WORK INSTRUCTIONS - Within the entries below, every line containing "педагогический" is to be copied.

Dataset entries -

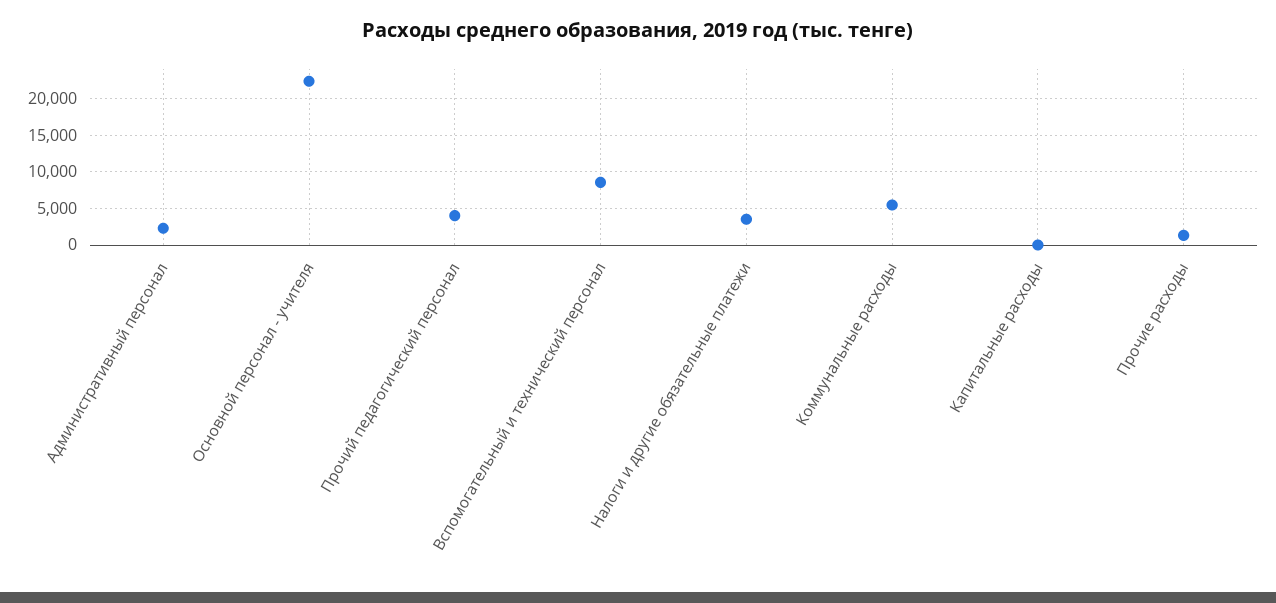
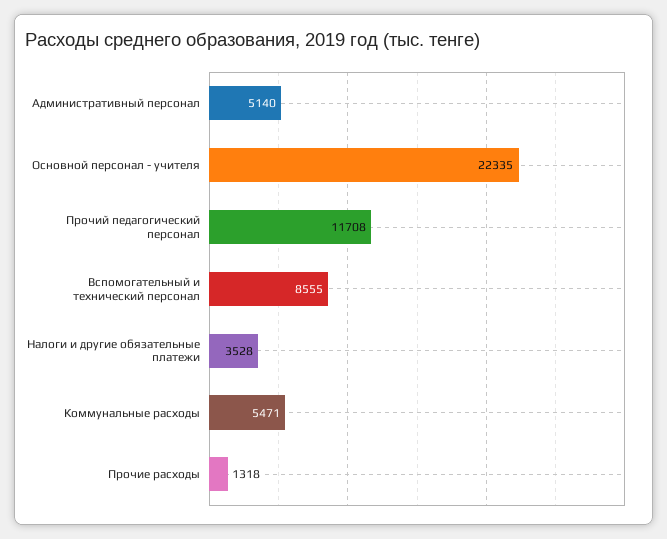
  {
-   "Административный персонал": 2000,
+   "Административный персонал": 5140,
    "Основной персонал - учителя": 22335,
-   "Прочий педагогический персонал": 4000,
+   "Прочий педагогический персонал": 11708,
    "Вспомогательный и технический персонал": 8555,
    "Налоги и другие обязательные платежи": 3528,
    "Коммунальные расходы": 5471,
-   "Капитальные расходы": 0,
    "Прочие расходы": 1318
  }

ANSWER BELOW -
-   "Прочий педагогический персонал": 4000,
+   "Прочий педагогический персонал": 11708,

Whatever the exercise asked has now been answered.